The team selected Solution 2 (Application-level journaling) but with a modification. They utilized PostgreSQL's JSONB partial update optimization available in version 14+ and implemented a BEFORE UPDATE trigger that stored only the changed paths (diff) rather than the full old row. This reduced the history table growth while ensuring all necessary pre-image data was available. They kept REPLICA IDENTITY DEFAULT on the main table to avoid WAL bloat, directing the ETL to join against the history table for audit reconstruction.
The replication stream size remained stable, preventing primary storage pressure. The ETL process successfully reconstructed complete audit trails by merging the current row state with the stored diffs from the history table. Regulatory compliance was achieved with only a 15% increase in primary storage (versus 400% for REPLICA IDENTITY FULL) and minimal impact on transaction throughput.
Why does PostgreSQL's logical decoding omit TOAST values even when the column is modified?
Many candidates assume that any UPDATE automatically fetches all TOASTed values for the WAL. However, PostgreSQL only performs "tuple unTOASTing" when the executor actually reads the datum to modify it. If an UPDATE modifies a different column (e.g., SET updated_at = NOW()) without referencing the JSONB column in its target list or WHERE clause, the TOAST pointer remains unchanged and the external storage is not accessed. The WAL record therefore contains only the on-disk tuple with its pointer, not the actual data. Since logical decoding reconstructs tuples from WAL without accessing heap or TOAST tables for old versions, the omitted value appears as NULL in the change stream.
How does REPLICA IDENTITY FULL interact with HOT (Heap-Only Tuple) updates?
Candidates often miss that REPLICA IDENTITY FULL disables HOT updates for a table. HOT updates allow PostgreSQL to chain row versions within the same data page without updating every index entry, provided no indexed column changes. When REPLICA IDENTITY FULL is active, every UPDATE must log the entire old row image for replication, which requires the system to identify the row uniquely by its full content. This breaks the HOT optimization because logical replication needs complete tuple comparison data, forcing index updates for every row version even when modifying non-indexed columns. Consequently, tables with this setting experience higher index bloat and increased I/O, a critical trade-off for high-churn tables.
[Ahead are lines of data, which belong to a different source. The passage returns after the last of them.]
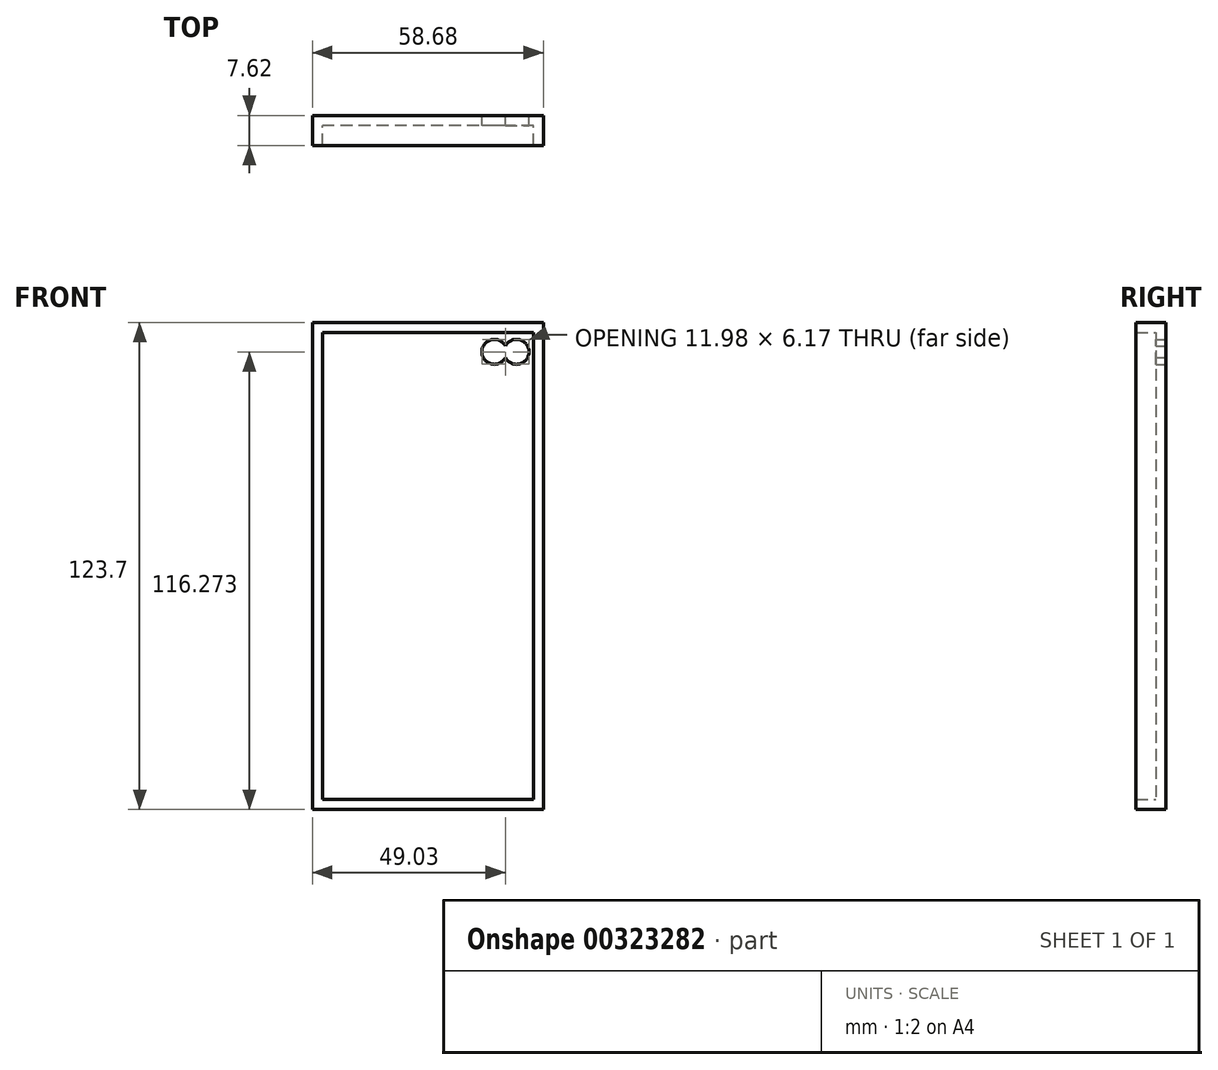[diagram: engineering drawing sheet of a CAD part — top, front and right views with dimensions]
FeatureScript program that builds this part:
annotation { "Feature Type Name" : "Feature", "Feature Type Description" : "" }
export const myFeature = defineFeature(function(context is Context, id is Id, definition is map)
    precondition{}
    {
        {
            var Q0;
            Q0=qCreatedBy(makeId("Front.planeOp"),FACE);
            var sketch = newSketch(context, id + "F0", { "sketchPlane" : qUnion([Q0])});
            skLineSegment(sketch, "E0", {"start": v(-16.17, 61.58) * mm, "end": v(-16.17, -62.12) * mm});
            skLineSegment(sketch, "E1", {"start": v(-16.17, -62.12) * mm, "end": v(42.5, -62.12) * mm});
            skLineSegment(sketch, "E2", {"start": v(42.5, -62.12) * mm, "end": v(42.5, 61.58) * mm});
            skLineSegment(sketch, "E3", {"start": v(42.5, 61.58) * mm, "end": v(-16.17, 61.58) * mm});
            skSolve(sketch);
        }
        {
            var Q0;
            Q0 = qSketchRegion(id + "F0", true);
            extrude(context, id + "F1", {"entities" : qUnion([Q0]), "depth" : 7.62 * mm});
        }
        {
            var Q0;
            Q0=makeQuery(id+"F1.opExtrude","CAP_FACE",FACE,{"disambiguationData":[OSD([sQuery(id+"F0.wireOp",EDGE,"E0"),sQuery(id+"F0.wireOp",EDGE,"E1"),sQuery(id+"F0.wireOp",EDGE,"E2"),sQuery(id+"F0.wireOp",EDGE,"E3")])],"isStart":false});
            shell(context, id + "F2", {"entities" : qUnion([Q0]), "thickness" : 2.54 * mm});
        }
        {
            var Q0;
            Q0=qCreatedBy(makeId("Front.planeOp"),FACE);
            var sketch = newSketch(context, id + "F3", { "sketchPlane" : qUnion([Q0])});
            skPoint(sketch, "E4", {"position": v(30.04, 54.15) * mm});
            skPoint(sketch, "E5", {"position": v(35.68, 54.15) * mm});
            skSolve(sketch);
        }
        {
            var Q0;
            Q0=sQuery(id+"F3.wireOp",VERTEX,"E4");
            var Q1;
            Q1=sQuery(id+"F3.wireOp",VERTEX,"E5");
            var Q2;
            Q2=makeQuery(id+"F1.opExtrude","SWEPT_BODY",BODY,{"disambiguationData":[OSD([sQuery(id+"F0.wireOp",EDGE,"E0"),sQuery(id+"F0.wireOp",EDGE,"E1"),sQuery(id+"F0.wireOp",EDGE,"E2"),sQuery(id+"F0.wireOp",EDGE,"E3")])]});
            hole(context, id + "F4", {"style" : HoleStyle.SIMPLE, "endStyle" : HoleEndStyle.THROUGH, "oppositeDirection" : true, "holeDiameter" : 6.35 * mm, "tappedDepth" : 12.7 * mm, "tapClearance" : 3, "locations" : qUnion([Q0, Q1]), "scope" : qUnion([Q2])});
        }
    });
What is the difference between TOAST compression and PostgreSQL's WAL compression, and how do they interact during logical replication?
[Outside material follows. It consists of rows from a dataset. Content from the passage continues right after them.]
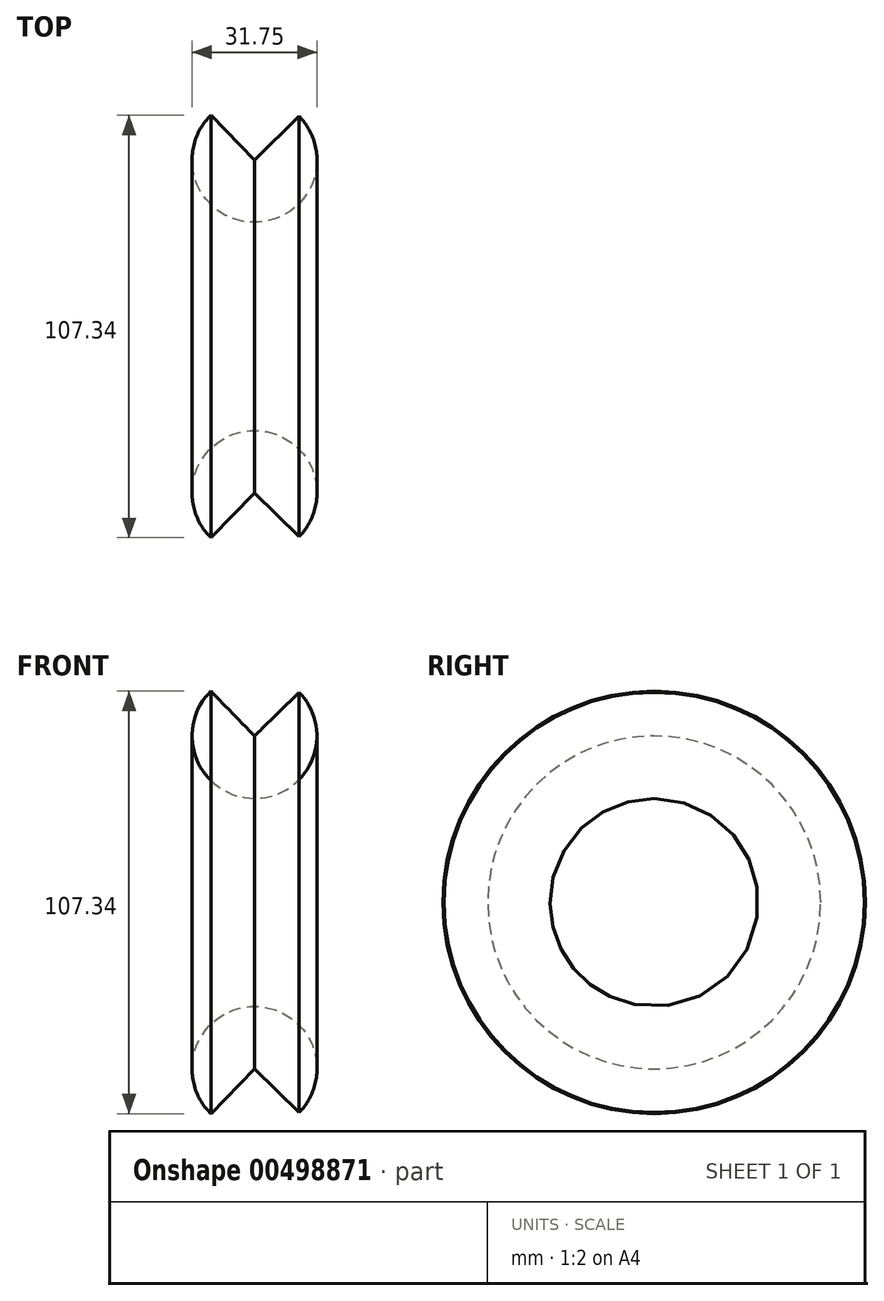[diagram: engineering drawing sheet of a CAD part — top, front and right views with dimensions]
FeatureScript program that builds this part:
annotation { "Feature Type Name" : "Feature", "Feature Type Description" : "" }
export const myFeature = defineFeature(function(context is Context, id is Id, definition is map)
    precondition{}
    {
        {
            var Q0;
            Q0=qCreatedBy(makeId("Front.planeOp"),FACE);
            var sketch = newSketch(context, id + "F0", { "sketchPlane" : qUnion([Q0])});
            skCircle(sketch, "E0", {"center": v(-14.1, 40) * mm, "radius": 15.88 * mm});
            skLineSegment(sketch, "E1", {"start": v(-14.1, 40) * mm, "end": v(-25.19, 51.37) * mm});
            skLineSegment(sketch, "E2.1.0", {"start": v(-14.1, 40) * mm, "end": v(-29.98, 40.2) * mm});
            skLineSegment(sketch, "E2.2.0", {"start": v(-14.1, 40) * mm, "end": v(-25.46, 28.92) * mm});
            skLineSegment(sketch, "E2.3.0", {"start": v(-14.1, 40) * mm, "end": v(-14.3, 24.13) * mm});
            skLineSegment(sketch, "E2.4.0", {"start": v(-14.1, 40) * mm, "end": v(-3.02, 28.64) * mm});
            skLineSegment(sketch, "E2.5.0", {"start": v(-14.1, 40) * mm, "end": v(1.77, 39.81) * mm});
            skLineSegment(sketch, "E2.6.0", {"start": v(-14.1, 40) * mm, "end": v(-2.74, 51.1) * mm});
            skLineSegment(sketch, "E2.7.0", {"start": v(-14.1, 40) * mm, "end": v(-13.9, 55.88) * mm});
            skLineSegment(sketch, "E3", {"start": v(-14.3, 24.13) * mm, "end": v(-14.3, -2.3) * mm});
            skPoint(sketch, "E4", {"position": v(-14.3, -2.3) * mm});
            skLineSegment(sketch, "E5", {"start": v(-14.3, -2.3) * mm, "end": v(14.1, -2.3) * mm});
            skSolve(sketch);
        }
        {
            var Q0;
            {var subQ0=sQuery(id+"F0.wireOp",EDGE,"E2.3.0");Q0=makeQuery(id+"F0.imprint","IMPRINT",FACE,{"disambiguationData":[TD([[makeQuery(id+"F0.imprint","IMPRINT",EDGE,{"derivedFrom":subQ0}),1.0]])]});}
            var Q1;
            {var subQ0=sQuery(id+"F0.wireOp",EDGE,"E2.2.0");Q1=makeQuery(id+"F0.imprint","IMPRINT",FACE,{"disambiguationData":[TD([[makeQuery(id+"F0.imprint","IMPRINT",EDGE,{"derivedFrom":subQ0}),1.0]])]});}
            var Q2;
            {var subQ0=sQuery(id+"F0.wireOp",EDGE,"E1");Q2=makeQuery(id+"F0.imprint","IMPRINT",FACE,{"disambiguationData":[TD([[makeQuery(id+"F0.imprint","IMPRINT",EDGE,{"derivedFrom":subQ0}),1.0]])]});}
            var Q3;
            {var subQ0=sQuery(id+"F0.wireOp",EDGE,"E2.1.0");Q3=makeQuery(id+"F0.imprint","IMPRINT",FACE,{"disambiguationData":[TD([[makeQuery(id+"F0.imprint","IMPRINT",EDGE,{"derivedFrom":subQ0}),1.0]])]});}
            var Q4;
            {var subQ0=sQuery(id+"F0.wireOp",EDGE,"E2.4.0");Q4=makeQuery(id+"F0.imprint","IMPRINT",FACE,{"disambiguationData":[TD([[makeQuery(id+"F0.imprint","IMPRINT",EDGE,{"derivedFrom":subQ0}),1.0]])]});}
            var Q5;
            {var subQ0=sQuery(id+"F0.wireOp",EDGE,"E2.5.0");Q5=makeQuery(id+"F0.imprint","IMPRINT",FACE,{"disambiguationData":[TD([[makeQuery(id+"F0.imprint","IMPRINT",EDGE,{"derivedFrom":subQ0}),1.0]])]});}
            var Q6;
            Q6=sQuery(id+"F0.wireOp",EDGE,"E5");
            revolve(context, id + "F1", {"entities" : qUnion([Q0, Q1, Q2, Q3, Q4, Q5]), "axis" : qUnion([Q6]), "revolveType" : RevolveType.FULL});
        }
    });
This question separates deep systems knowledge from surface-level understanding. TOAST compression reduces row size using LZ4 or PGLZ before storing large columns in external tables. WAL compression (enabled via wal_compression=lz4) compresses full page images written to the WAL for crash recovery efficiency. However, when REPLICA IDENTITY FULL is used, the old tuple data sent to logical decoding is extracted before the WAL record is compressed for storage. Therefore, the logical decoder receives uncompressed TOAST data (if fetched), while the physical WAL file might store it compressed if it's part of a full-page image, affecting network bandwidth versus disk I/O differently.